Roberto Occhiuto (Imagoeconomica)
Il presidente di Generalfinance e docente di Corporate Finance alla Bocconi Maurizio Dallocchio e il vicedirettore de la Verità Giuliano Zulin
Dopo l’intervista di Maurizio Belpietro al ministro dell’Ambiente Gilberto Pichetto Fratin, Zulin ha chiamato sul palco Dallocchio per discutere di quante risorse servono per la transizione energetica e di come la finanza possa effettivamente sostenerla.
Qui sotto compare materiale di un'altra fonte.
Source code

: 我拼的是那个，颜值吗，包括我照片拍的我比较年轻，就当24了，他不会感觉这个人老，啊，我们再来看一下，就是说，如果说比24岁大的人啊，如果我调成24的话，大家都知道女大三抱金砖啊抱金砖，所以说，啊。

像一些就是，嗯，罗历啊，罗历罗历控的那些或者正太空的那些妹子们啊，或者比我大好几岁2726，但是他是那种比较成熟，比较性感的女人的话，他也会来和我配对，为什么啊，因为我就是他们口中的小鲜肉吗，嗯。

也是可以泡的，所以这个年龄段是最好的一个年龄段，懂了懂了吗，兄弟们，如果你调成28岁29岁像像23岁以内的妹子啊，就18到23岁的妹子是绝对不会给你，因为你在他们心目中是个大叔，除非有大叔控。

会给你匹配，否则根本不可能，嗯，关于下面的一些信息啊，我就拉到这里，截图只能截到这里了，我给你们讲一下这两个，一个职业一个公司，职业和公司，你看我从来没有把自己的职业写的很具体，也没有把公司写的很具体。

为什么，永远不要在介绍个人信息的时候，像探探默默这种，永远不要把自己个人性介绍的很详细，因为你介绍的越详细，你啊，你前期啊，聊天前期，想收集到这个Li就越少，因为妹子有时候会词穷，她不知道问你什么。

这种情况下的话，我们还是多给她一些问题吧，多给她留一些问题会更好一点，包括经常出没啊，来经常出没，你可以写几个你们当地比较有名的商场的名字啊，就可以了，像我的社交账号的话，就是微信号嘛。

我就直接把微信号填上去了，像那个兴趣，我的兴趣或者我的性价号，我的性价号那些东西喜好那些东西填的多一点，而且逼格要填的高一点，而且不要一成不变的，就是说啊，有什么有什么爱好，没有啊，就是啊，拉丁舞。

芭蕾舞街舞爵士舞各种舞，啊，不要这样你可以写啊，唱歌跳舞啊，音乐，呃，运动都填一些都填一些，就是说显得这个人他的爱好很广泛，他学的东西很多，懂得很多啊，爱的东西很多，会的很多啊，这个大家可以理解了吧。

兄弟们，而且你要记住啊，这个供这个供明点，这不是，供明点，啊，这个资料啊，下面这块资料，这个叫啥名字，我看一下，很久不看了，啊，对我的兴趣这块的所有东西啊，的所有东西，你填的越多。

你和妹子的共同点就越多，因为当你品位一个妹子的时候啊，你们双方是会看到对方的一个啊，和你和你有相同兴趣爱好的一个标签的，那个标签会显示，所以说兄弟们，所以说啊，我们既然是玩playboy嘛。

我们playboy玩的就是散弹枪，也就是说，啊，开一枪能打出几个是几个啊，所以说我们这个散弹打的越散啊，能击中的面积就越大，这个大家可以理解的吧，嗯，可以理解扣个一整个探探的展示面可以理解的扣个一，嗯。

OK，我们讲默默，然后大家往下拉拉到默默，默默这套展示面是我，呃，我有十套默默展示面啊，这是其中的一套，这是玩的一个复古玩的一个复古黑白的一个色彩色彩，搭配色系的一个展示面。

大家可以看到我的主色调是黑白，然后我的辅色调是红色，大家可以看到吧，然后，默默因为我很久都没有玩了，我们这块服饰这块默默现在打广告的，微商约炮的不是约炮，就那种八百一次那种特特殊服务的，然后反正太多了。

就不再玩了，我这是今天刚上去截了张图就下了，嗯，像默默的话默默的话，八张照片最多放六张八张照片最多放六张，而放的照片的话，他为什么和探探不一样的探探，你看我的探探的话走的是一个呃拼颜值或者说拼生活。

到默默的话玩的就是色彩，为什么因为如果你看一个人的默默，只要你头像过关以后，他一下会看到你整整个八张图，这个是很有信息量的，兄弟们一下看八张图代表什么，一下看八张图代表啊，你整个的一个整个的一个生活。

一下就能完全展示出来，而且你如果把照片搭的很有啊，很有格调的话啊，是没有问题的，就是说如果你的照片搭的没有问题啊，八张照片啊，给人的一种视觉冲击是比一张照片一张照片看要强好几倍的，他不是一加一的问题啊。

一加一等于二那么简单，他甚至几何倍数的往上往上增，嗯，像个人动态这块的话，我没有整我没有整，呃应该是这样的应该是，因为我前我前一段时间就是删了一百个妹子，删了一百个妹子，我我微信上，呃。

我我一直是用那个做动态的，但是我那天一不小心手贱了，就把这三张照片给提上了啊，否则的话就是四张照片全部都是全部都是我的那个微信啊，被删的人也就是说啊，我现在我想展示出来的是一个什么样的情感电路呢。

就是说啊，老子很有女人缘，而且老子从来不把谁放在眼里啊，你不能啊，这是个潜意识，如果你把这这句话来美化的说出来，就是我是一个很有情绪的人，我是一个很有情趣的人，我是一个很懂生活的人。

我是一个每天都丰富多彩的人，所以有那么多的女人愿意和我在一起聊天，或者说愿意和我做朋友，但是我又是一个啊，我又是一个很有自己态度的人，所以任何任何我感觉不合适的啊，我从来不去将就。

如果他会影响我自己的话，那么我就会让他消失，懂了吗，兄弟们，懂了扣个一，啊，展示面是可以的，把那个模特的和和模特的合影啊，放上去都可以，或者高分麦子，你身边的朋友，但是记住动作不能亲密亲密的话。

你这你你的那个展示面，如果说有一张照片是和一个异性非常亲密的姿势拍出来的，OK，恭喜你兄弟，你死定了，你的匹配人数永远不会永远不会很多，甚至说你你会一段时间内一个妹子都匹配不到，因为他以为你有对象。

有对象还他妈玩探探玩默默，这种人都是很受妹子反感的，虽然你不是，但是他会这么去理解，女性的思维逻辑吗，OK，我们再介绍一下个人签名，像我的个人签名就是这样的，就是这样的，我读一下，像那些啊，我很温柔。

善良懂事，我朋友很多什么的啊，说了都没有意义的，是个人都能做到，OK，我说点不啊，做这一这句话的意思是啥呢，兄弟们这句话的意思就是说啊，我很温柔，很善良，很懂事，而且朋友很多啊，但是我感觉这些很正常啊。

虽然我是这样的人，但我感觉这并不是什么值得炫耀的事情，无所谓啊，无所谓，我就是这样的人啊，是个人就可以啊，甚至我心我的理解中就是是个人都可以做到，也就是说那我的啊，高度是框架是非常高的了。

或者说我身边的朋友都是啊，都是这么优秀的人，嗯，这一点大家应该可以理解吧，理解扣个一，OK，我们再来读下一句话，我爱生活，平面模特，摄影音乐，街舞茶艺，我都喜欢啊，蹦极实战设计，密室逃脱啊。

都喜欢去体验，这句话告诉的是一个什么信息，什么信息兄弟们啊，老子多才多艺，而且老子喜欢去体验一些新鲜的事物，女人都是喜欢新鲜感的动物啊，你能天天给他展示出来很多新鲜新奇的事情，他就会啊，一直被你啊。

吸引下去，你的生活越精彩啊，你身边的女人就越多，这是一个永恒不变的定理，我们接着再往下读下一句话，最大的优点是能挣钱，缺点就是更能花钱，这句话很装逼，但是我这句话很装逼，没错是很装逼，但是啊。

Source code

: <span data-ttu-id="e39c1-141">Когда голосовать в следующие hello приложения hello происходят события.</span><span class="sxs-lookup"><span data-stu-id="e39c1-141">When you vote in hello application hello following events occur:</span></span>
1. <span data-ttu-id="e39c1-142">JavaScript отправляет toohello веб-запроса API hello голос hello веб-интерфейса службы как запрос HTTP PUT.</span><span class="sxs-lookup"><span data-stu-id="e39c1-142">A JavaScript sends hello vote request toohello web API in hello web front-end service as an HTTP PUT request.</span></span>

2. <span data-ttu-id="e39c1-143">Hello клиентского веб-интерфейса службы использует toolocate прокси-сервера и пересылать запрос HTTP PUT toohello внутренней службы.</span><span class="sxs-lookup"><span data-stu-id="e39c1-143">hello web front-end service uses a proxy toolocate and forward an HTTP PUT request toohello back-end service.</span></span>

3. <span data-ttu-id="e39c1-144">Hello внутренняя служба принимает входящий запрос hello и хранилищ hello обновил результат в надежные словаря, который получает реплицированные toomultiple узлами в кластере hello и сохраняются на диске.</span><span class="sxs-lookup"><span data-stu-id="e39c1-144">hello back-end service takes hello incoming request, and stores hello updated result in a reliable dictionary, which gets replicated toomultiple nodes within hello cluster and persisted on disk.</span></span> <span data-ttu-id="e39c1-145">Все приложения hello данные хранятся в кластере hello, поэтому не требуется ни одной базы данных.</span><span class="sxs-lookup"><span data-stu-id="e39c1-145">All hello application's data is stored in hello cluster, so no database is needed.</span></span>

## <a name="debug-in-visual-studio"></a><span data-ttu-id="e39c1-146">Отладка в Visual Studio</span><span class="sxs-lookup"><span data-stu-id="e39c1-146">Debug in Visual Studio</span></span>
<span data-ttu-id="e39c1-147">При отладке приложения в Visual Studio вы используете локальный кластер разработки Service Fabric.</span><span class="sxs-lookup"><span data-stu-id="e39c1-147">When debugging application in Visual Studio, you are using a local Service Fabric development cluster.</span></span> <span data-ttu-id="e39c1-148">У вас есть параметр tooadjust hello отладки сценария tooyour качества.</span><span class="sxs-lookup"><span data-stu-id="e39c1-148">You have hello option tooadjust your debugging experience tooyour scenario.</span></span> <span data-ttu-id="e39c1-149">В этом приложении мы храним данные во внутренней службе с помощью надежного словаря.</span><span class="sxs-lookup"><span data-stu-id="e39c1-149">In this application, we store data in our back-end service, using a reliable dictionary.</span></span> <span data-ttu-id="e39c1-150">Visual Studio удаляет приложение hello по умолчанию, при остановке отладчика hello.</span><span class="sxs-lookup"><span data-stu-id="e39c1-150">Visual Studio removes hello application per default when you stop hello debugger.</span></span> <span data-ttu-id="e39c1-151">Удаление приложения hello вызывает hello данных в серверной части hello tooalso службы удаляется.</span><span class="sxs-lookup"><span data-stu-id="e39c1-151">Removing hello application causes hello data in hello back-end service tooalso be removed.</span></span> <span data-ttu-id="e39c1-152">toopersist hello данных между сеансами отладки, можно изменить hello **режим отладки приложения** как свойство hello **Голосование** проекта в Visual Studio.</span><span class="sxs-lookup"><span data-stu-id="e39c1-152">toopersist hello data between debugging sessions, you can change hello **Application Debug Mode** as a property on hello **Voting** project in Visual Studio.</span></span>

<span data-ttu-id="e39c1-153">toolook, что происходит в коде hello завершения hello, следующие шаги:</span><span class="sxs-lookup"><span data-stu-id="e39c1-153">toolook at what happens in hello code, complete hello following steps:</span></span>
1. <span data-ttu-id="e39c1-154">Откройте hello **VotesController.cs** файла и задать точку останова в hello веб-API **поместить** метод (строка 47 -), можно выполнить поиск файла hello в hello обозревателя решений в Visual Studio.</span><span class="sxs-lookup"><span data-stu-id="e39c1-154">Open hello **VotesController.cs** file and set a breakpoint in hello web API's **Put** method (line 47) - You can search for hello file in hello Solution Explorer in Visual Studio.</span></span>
Il tema centrale, secondo Dallocchio, è la relazione tra rendimento e impegno ambientale. «Se un green bond ha un rendimento leggermente inferiore a un titolo normale, con un differenziale di circa 5 punti base, è insensato - ha osservato - chi vuole investire nell’ambiente deve essere disposto a un sacrificio più elevato, ma serve chiarezza su dove vengono investiti i soldi». Attualmente i green bond rappresentano circa il 25% delle emissioni, un livello ritenuto ragionevole, ma è necessario collegare in modo trasparente raccolta e utilizzo dei fondi, con progetti misurabili e verificabili.
Dallocchio ha sottolineato anche il ruolo dei regolamenti europei. «L’Europa regolamenta duramente, ma finisce per ridurre la possibilità di azione. La rigidità rischia di scoraggiare le imprese dal quotarsi in borsa, con conseguenze negative sugli investimenti green. Oggi il 70% dei cda delle banche è dedicato alla compliance e questo non va bene». Un altro nodo evidenziato riguarda la concentrazione dei mercati: gli emittenti privati si riducono, mentre grandi attori privati dominano la borsa, rendendo difficile per le imprese italiane ed europee accedere al capitale. Secondo Dallocchio, le aziende dovranno abituarsi a un mercato dove le banche offrono meno credito diretto e più strumenti di trading, seguendo il modello americano.
Infine, il confronto tra politica monetaria europea e americana ha messo in luce contraddizioni: «La Fed dice di non occuparsi di clima, la Bce lo inserisce nei suoi valori, ma non abbiamo visto un reale miglioramento della finanza green in Europa. La sensibilità verso gli investimenti sostenibili resta più personale che istituzionale». Il panel ha così evidenziato come la finanza sostenibile possa sostenere la transizione energetica solo se accompagnata da chiarezza, regole coerenti e attenzione al ritorno degli investimenti, evitando mode o vincoli eccessivi che rischiano di paralizzare il mercato.